Cumhurbaşkanımız Sayın Recep Tayyip Erdoğan, 2023 Eğitim Vizyonu toplantısında, okul yöneticiliğine yapılacak atamalara ilişkin olarak, "Eğitim yönetiminde ehliyet ve liyakat olmazsa olmazımızdır. Bakanlığın en üst yöneticilerinden okul müdürlerimize kadar tüm yönetim kademelerimizi bu anlayışla ve dış müdahalelere kapalı şekilde çalışır hale getireceğiz." dedi.

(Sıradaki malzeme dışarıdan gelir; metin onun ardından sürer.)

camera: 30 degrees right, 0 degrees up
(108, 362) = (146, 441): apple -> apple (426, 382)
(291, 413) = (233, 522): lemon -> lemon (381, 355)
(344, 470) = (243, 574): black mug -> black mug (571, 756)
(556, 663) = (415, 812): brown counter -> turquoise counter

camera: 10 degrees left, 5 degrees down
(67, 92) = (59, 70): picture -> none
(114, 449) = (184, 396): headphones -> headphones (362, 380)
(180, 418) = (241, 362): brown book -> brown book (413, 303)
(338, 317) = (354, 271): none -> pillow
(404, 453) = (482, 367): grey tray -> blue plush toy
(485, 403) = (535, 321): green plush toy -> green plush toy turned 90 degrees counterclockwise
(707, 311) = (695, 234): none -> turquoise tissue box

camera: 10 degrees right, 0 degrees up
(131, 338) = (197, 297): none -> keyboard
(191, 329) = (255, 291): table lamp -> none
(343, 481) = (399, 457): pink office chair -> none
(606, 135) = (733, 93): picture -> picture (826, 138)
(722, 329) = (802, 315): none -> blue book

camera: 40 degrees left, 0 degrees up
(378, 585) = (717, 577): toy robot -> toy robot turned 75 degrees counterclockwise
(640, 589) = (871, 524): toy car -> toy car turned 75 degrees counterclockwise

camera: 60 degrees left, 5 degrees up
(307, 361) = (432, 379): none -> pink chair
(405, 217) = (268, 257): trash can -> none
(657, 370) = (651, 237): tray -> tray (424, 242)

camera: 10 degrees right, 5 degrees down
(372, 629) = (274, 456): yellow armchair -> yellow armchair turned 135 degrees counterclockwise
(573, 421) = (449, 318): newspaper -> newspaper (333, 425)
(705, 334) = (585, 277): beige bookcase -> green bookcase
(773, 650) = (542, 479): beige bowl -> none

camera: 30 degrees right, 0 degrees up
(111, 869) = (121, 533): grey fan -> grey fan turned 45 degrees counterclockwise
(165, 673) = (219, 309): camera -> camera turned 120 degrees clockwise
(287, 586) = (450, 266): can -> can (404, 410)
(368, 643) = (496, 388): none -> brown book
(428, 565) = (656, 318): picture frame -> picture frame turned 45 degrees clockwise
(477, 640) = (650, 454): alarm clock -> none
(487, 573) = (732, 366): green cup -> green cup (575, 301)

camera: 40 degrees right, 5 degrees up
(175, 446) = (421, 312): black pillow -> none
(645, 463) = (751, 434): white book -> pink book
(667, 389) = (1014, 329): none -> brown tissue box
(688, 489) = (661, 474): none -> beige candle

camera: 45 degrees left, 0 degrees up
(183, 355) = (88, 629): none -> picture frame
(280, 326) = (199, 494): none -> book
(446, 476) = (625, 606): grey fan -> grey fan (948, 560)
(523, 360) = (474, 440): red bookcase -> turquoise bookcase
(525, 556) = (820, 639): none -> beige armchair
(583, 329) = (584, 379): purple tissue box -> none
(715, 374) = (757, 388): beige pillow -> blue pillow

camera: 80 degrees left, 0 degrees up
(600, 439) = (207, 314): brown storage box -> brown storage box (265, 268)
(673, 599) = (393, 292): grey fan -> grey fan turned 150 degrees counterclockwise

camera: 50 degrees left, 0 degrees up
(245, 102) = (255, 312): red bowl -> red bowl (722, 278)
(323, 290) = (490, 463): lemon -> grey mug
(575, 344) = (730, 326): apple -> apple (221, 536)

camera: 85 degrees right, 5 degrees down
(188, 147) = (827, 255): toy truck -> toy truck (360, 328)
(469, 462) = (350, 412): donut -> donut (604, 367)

Bu açıklama, eğitim yöneticiliğinin meslekleşmesi yolunda önemli bir açıklama olarak değerlendirilmelidir. Eğitim sisteminde, eğitim yöneticiliğinin önemli olduğunu kabul etmeyen yoktur. O kadar ki, eğitim yönetim bilimcileri, “Okulun, yöneticisi kadar kaliteli okul olduğunda” hemfikirdirler. Böyle olunca eğitimdeki başarının faturası, öncelikle eğitim yöneticilerine çıkarılması gerekir. Bu durumda eğitim yöneticiliğinin meslekleşmesi ve eğitim yöneticiliğinin seçme, atama ve geliştirilmesinin bilimsel bir yolla yapılması elzemdir. Çünkü meslekleşmemiş okul müdürlerinin böyle bir faturanın üstesinden gelmesi güçtür. Eğitim yöneticilerinin liyakate bağlı olarak seçilmesi ve atanması, bilimsel tutum ve davranışın gereğidir. Yani liyakat, ancak bilimsel kriterlerle belirlenir ve bu kriterlere göre uygulanır. Bu da eğitim yöneticiliğinin bir meslek olduğunun kabul edilmesi ile mümkün olabilir. Cumhurbaşkanı’nın bu açıklaması, eğitim yöneticiliğinin gelişmesi adına ümit verici bir açıklamadır.Geçmişte eğitim yöneticiliği, bir meslek olmaktan çıkarılmış ve eğitim yöneticileri bulundukları makamda “geçici elemanlar” olarak kabul edilir hâle gelmiştir. Kendini geçici bir eleman olarak kabul eden bir eğitim yöneticisinin, gününü gün etmekten başka bir kaygısı olamaz. Liyakate dayalı olarak seçilmeyen eğitim yöneticilerinin, kendilerini geliştirmek gibi bir endişeleri de olmaz. Çünkü ne zaman ne olacağı hakkından kimsenin bir öngörüsü yoktur.2023 Vizyon Belgesi, eğitim yöneticiliğinin, yeniden bir meslek hâline getirileceğinin işaretini vermektedir. Nitekim belgede, “Okul müdürlüğü, yüksek lisansa dayalı bir meslek oluyor.” denilmektedir. Bu, eğitim yöneticiliğinin meslekleşmesi yolunda önemli bir adım olarak değerlendirilmelidir. Okul yöneticilerinin özlük haklarının iyileştirileceğine ilişkin çalışma da eğitim yöneticiliği mesleği için önemli bir gelişme olarak değerlendirilmektedir.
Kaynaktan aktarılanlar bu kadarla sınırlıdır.